WORK REQUIRED: Please reproduce the entire listing below line for line, without changing a single character.
───── DATA EXCERPTS
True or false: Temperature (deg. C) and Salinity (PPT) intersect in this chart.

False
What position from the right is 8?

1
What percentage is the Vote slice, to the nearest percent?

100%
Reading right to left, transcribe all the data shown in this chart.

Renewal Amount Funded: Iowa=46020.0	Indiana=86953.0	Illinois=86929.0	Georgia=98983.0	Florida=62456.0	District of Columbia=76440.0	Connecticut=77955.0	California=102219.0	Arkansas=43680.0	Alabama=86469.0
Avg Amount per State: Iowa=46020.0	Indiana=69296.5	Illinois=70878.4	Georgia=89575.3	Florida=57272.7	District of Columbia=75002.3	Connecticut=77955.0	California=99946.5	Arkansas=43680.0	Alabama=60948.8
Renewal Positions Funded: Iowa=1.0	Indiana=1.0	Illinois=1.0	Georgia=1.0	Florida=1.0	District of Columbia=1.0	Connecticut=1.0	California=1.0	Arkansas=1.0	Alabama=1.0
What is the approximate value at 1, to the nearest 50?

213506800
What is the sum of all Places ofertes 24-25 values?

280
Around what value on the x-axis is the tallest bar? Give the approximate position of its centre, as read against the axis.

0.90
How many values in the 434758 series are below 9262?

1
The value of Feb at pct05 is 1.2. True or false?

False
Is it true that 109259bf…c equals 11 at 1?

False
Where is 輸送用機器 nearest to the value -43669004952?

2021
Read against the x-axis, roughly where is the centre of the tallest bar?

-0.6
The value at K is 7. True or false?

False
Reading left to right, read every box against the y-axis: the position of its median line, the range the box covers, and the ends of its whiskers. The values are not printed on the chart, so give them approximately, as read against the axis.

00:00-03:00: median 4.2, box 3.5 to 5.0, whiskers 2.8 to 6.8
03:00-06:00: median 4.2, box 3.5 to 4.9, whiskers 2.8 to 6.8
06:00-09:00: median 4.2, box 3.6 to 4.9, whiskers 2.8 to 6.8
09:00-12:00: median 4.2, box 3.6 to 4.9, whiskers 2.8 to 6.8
──────────
EXERCISE OUTPUT:
True or false: Temperature (deg. C) and Salinity (PPT) intersect in this chart.

False
What position from the right is 8?

1
What percentage is the Vote slice, to the nearest percent?

100%
Reading right to left, transcribe all the data shown in this chart.

Renewal Amount Funded: Iowa=46020.0	Indiana=86953.0	Illinois=86929.0	Georgia=98983.0	Florida=62456.0	District of Columbia=76440.0	Connecticut=77955.0	California=102219.0	Arkansas=43680.0	Alabama=86469.0
Avg Amount per State: Iowa=46020.0	Indiana=69296.5	Illinois=70878.4	Georgia=89575.3	Florida=57272.7	District of Columbia=75002.3	Connecticut=77955.0	California=99946.5	Arkansas=43680.0	Alabama=60948.8
Renewal Positions Funded: Iowa=1.0	Indiana=1.0	Illinois=1.0	Georgia=1.0	Florida=1.0	District of Columbia=1.0	Connecticut=1.0	California=1.0	Arkansas=1.0	Alabama=1.0
What is the approximate value at 1, to the nearest 50?

213506800
What is the sum of all Places ofertes 24-25 values?

280
Around what value on the x-axis is the tallest bar? Give the approximate position of its centre, as read against the axis.

0.90
How many values in the 434758 series are below 9262?

1
The value of Feb at pct05 is 1.2. True or false?

False
Is it true that 109259bf…c equals 11 at 1?

False
Where is 輸送用機器 nearest to the value -43669004952?

2021
Read against the x-axis, roughly where is the centre of the tallest bar?

-0.6
The value at K is 7. True or false?

False
Reading left to right, read every box against the y-axis: the position of its median line, the range the box covers, and the ends of its whiskers. The values are not printed on the chart, so give them approximately, as read against the axis.

00:00-03:00: median 4.2, box 3.5 to 5.0, whiskers 2.8 to 6.8
03:00-06:00: median 4.2, box 3.5 to 4.9, whiskers 2.8 to 6.8
06:00-09:00: median 4.2, box 3.6 to 4.9, whiskers 2.8 to 6.8
09:00-12:00: median 4.2, box 3.6 to 4.9, whiskers 2.8 to 6.8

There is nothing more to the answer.